Mas, tudo assim ajustado, vêm os espíritos de porco. Eles são detestáveis, talvez descendentes daqueles que figuram no Evangelho. Jesus os expulsou de uma pessoa e, a pedido do porta-voz deles, permitiu que entrassem numa vara de porcos que ia passando, tudo resultando em que os porcos, sem exceções, se precipitaram em um despenhadeiro, encerrando assim o episódio evangélico.

Primeiro espírito de porco. Apesar das duas intervenções do Banco Central no mercado de câmbio na tentativa de evitar a disparada do dólar, esta moeda à vista (referência para as negociações no mercado financeiro) fechou ontem em alta de 1,54 em relação ao real, cotado a R$ 2,375 na venda. É o maior valor desde março de 2009, quando a cotação chegou a R$ 2,378. O dólar comercial, usado no comércio exterior, chegou a R$ 2,396. O “mercado” já tem a expectativa de cotação do dólar a R$ 2,70 no fim do ano. Entre muitas coisas, a disparada do dólar exerce pressão inflacionária.
Segundo espírito de porco. Dirigentes da Confederação Nacional de Dirigentes Lojistas e do Serviço de Proteção ao Crédito emporcalham dados divulgados pelo IBGE, segundo os quais o volume de vendas no varejo em junho último teve crescimento de 1,7 em relação ao de junho do ano passado. Pois a CNDL e o SPC acreditam que o aumento do consumo de combustíveis e lubrificantes, item responsável por quase metade (48%) do volume de vendas do comércio em junho deste ano, “camuflou o cenário atual” que o comércio varejista experimenta. Os dados do IBGE mostram desaceleração do crescimento em cinco dos oito setores avaliados pela pesquisa desse instituto estatal. Desacelerações maiores sobretudo em quatro: vestuário, móveis, papelaria e supermercados.
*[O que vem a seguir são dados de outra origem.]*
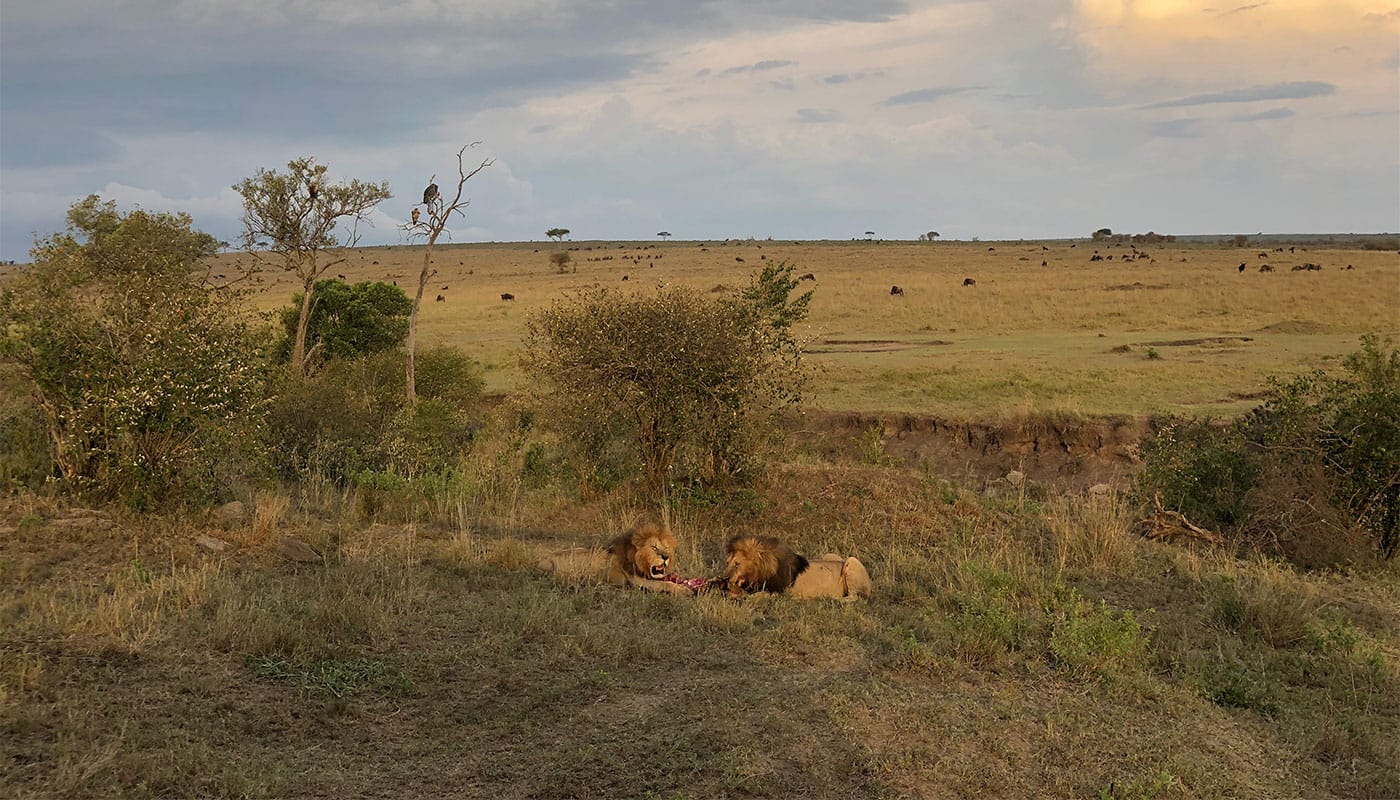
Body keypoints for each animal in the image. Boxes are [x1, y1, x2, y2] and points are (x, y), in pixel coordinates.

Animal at [537, 518, 694, 596]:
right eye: (654, 547)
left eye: (666, 548)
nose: (666, 557)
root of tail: (540, 561)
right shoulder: (635, 580)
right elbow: (664, 583)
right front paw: (684, 590)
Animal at [722, 535, 872, 601]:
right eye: (727, 563)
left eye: (737, 564)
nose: (724, 578)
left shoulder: (780, 592)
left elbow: (759, 595)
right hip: (830, 554)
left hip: (851, 560)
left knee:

Não fosse o setor de combustíveis e lubrificantes, “o crescimento teria caído pela metade”, diz o presidente da CNDL, Roque Junior.
Terceiro espírito de porco. O banco de investimentos J.P. Morgan revisou para baixo, radicalmente, sua estimativa para o Produto Interno Bruto brasileiro no terceiro trimestre deste ano. A expectativa anterior dos analistas do banco era de uma expansão de 1,5 por cento do PIB no período julho-agosto-setembro em comparação com o segundo trimestre. Pois agora, ao invés de expansão, essa estimativa é de uma contração de 0,3 por cento. Há previsão de uma recuperação moderada em seguida. Para 2013, a estimativa foi mantida em 2 por cento. A estimativa de crescimento do PIB para 2014 foi rebaixada pelo J. P. Morgan de 2,7 para 2,4 por cento.